● YOUR OBJECTIVE: Please reproduce every one of the entries below verbatim, omitting the pictures.

Segment Open

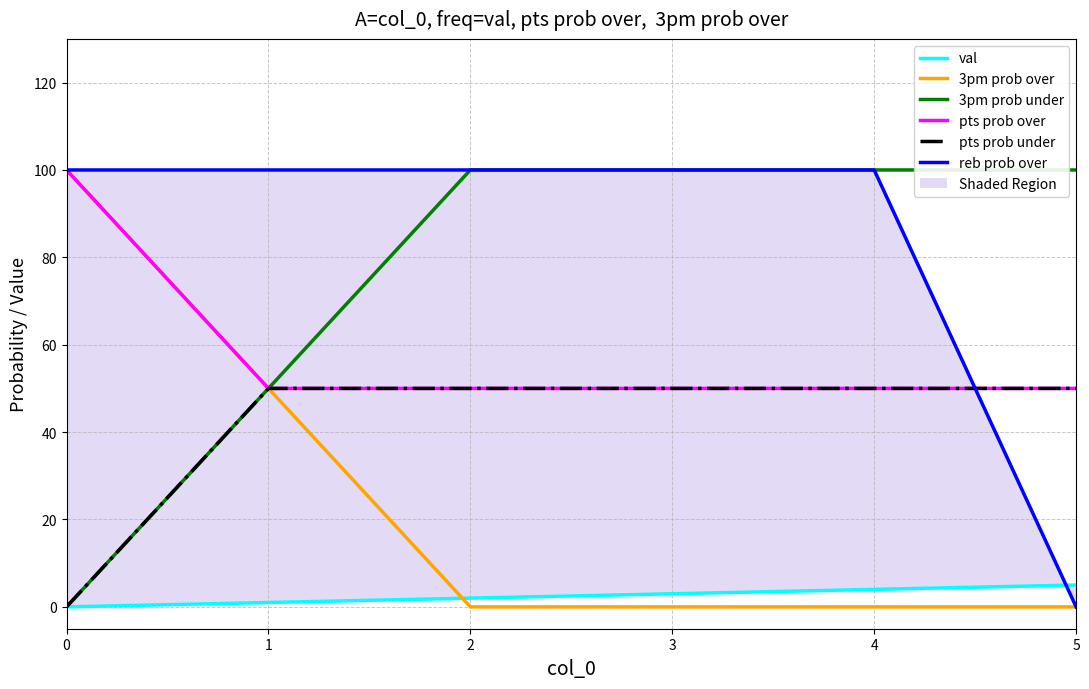

Reading left to right, what are all the values shown in this chart?

val: 0=0	1=1	2=2	3=3	4=4	5=5
3pm prob over: 0=100	1=50	2=0	3=0	4=0	5=0
3pm prob under: 0=0	1=50	2=100	3=100	4=100	5=100
pts prob over: 0=100	1=50	2=50	3=50	4=50	5=50
pts prob under: 0=0	1=50	2=50	3=50	4=50	5=50
reb prob over: 0=100	1=100	2=100	3=100	4=100	5=0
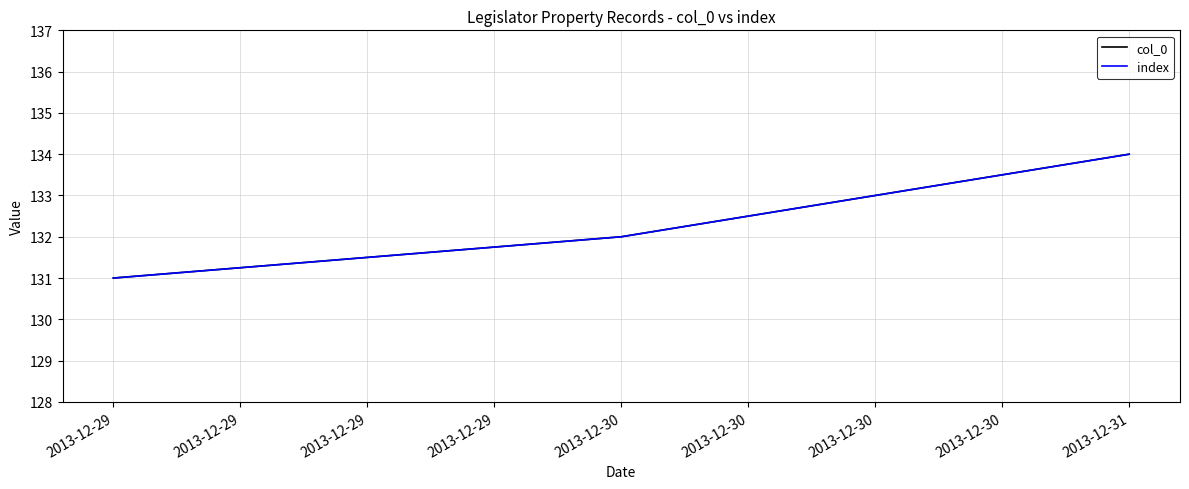

Reading left to right, list all the values displayed in this chart.

col_0: 131	132	134
index: 131	132	134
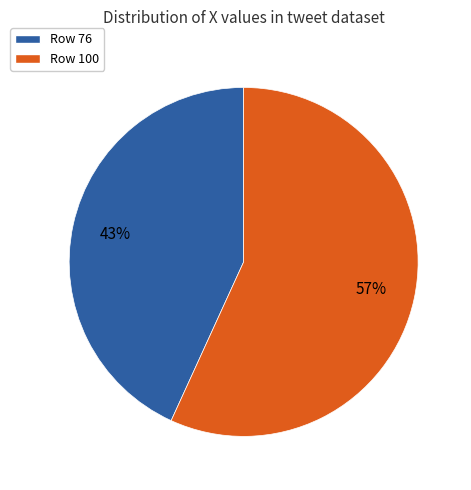

How many slices are in this pie chart?

2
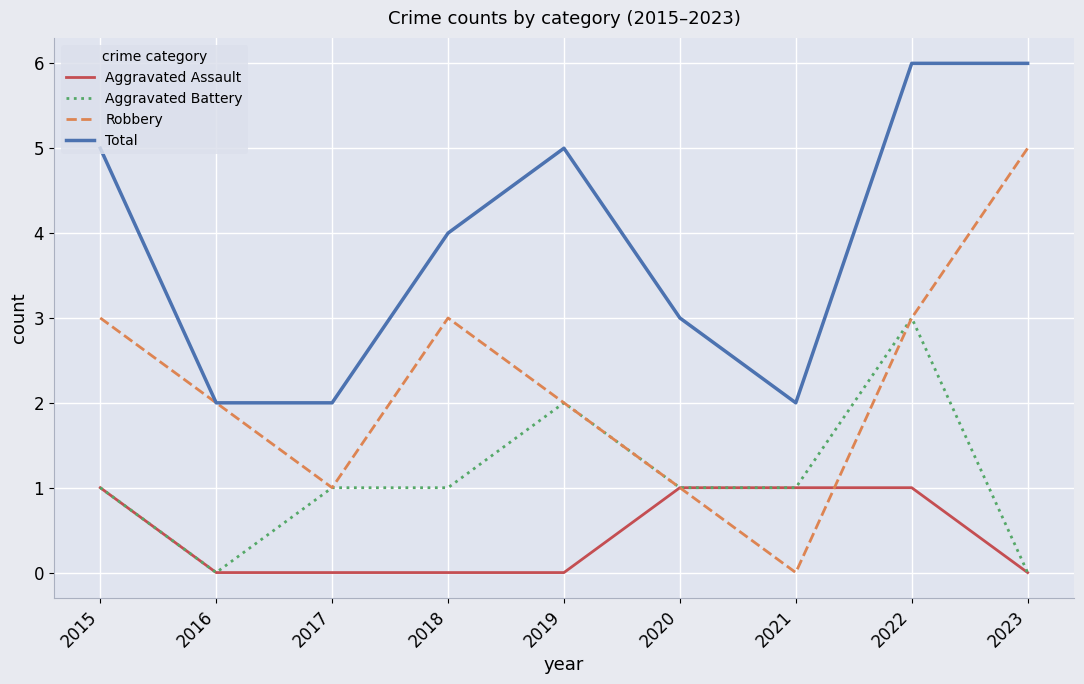

Rank the series by their average value, from lowest to highest.

Aggravated Assault, Aggravated Battery, Robbery, Total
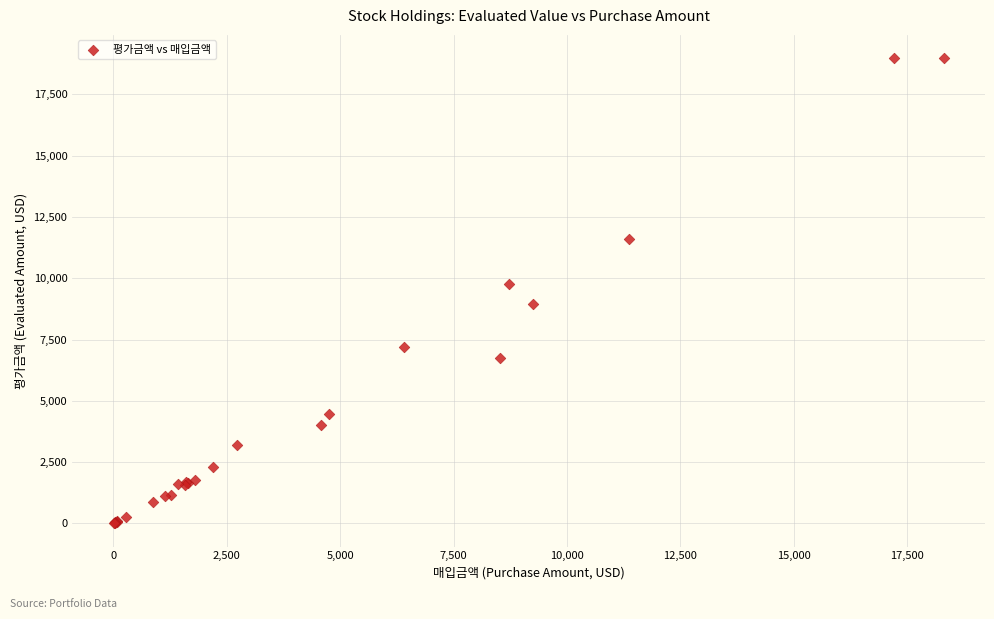

What Y value in the scatter plot is closest to 9489?

9782.7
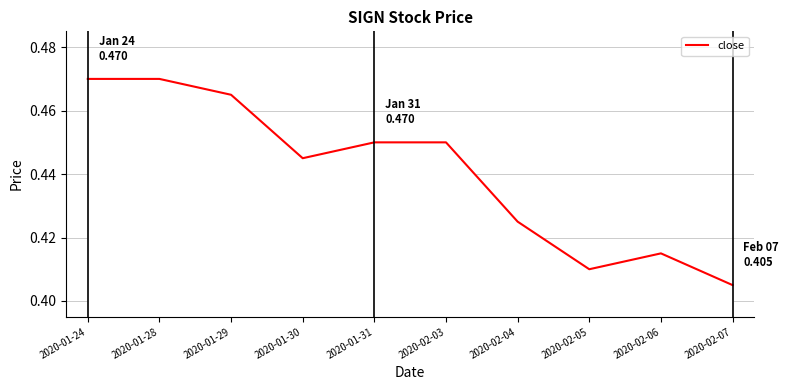

Which label corresponds to the smallest value in the chart?

2020-02-07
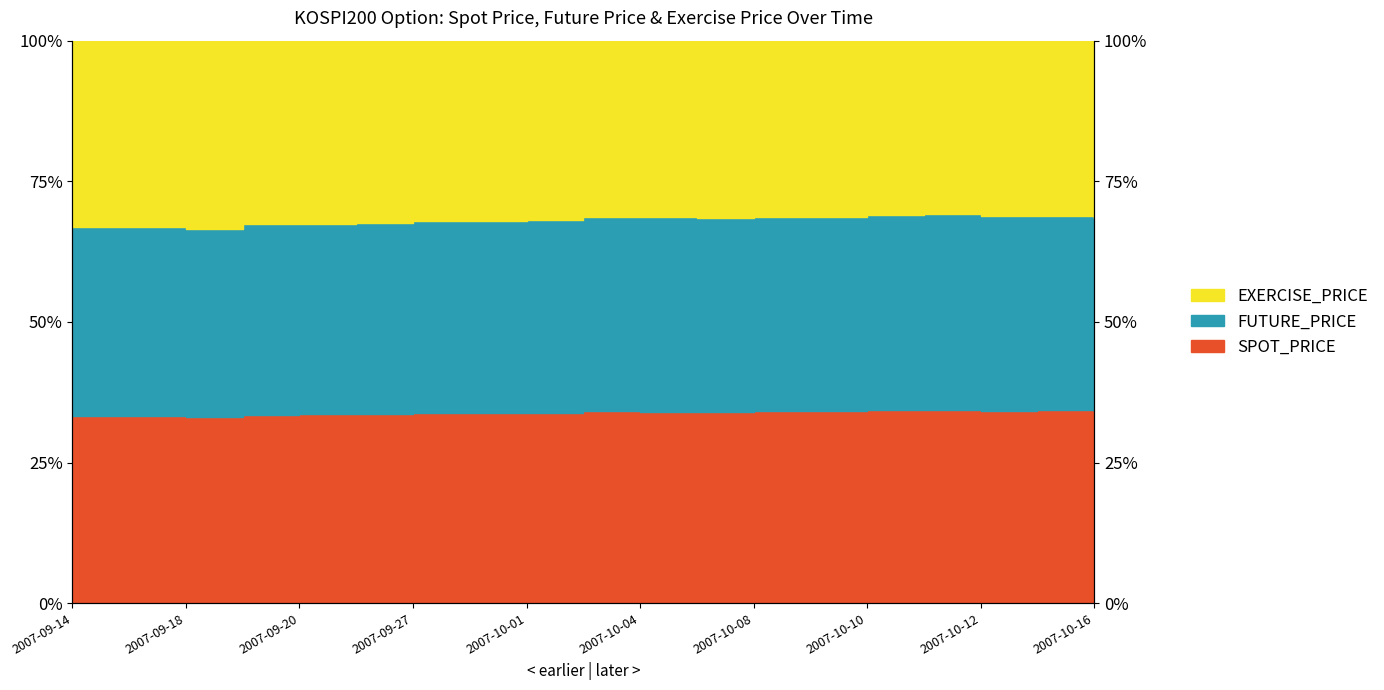

At which category does the chart reach its peak across all series?

2007-10-11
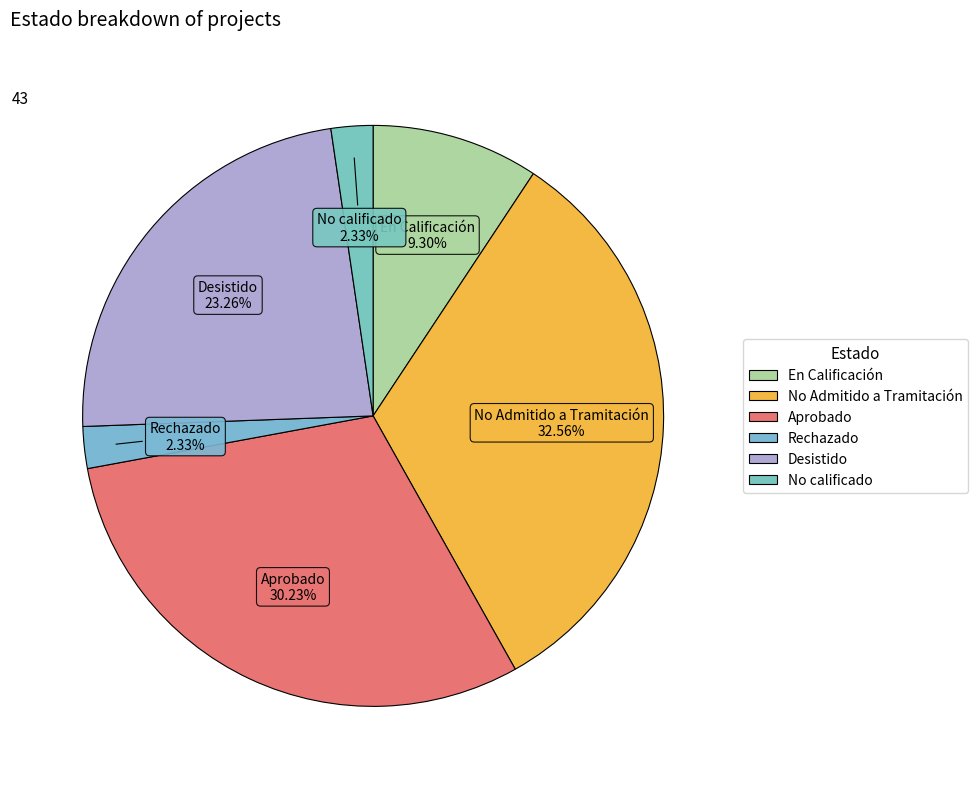

Which slice is the smallest?

Rechazado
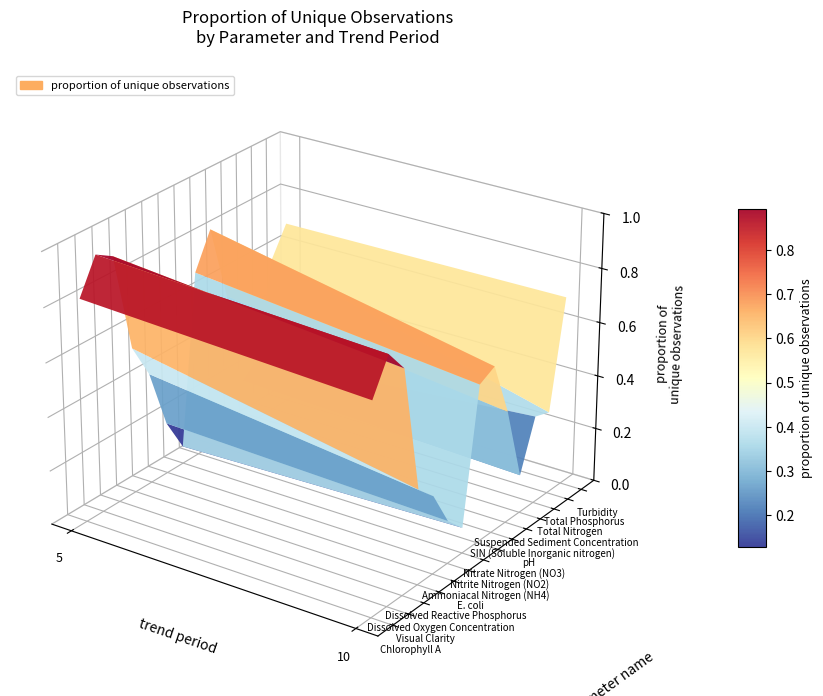

What is the difference between the SIN (Soluble Inorganic nitrogen) values at 0 and 1?

0.1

Segment Closed

● FINISHED EXERCISE:
Reading left to right, what are all the values shown in this chart?

val: 0=0	1=1	2=2	3=3	4=4	5=5
3pm prob over: 0=100	1=50	2=0	3=0	4=0	5=0
3pm prob under: 0=0	1=50	2=100	3=100	4=100	5=100
pts prob over: 0=100	1=50	2=50	3=50	4=50	5=50
pts prob under: 0=0	1=50	2=50	3=50	4=50	5=50
reb prob over: 0=100	1=100	2=100	3=100	4=100	5=0

Reading left to right, list all the values displayed in this chart.

col_0: 131	132	134
index: 131	132	134

How many slices are in this pie chart?

2

Rank the series by their average value, from lowest to highest.

Aggravated Assault, Aggravated Battery, Robbery, Total

What Y value in the scatter plot is closest to 9489?

9782.7

Which label corresponds to the smallest value in the chart?

2020-02-07

At which category does the chart reach its peak across all series?

2007-10-11

Which slice is the smallest?

Rechazado

What is the difference between the SIN (Soluble Inorganic nitrogen) values at 0 and 1?

0.1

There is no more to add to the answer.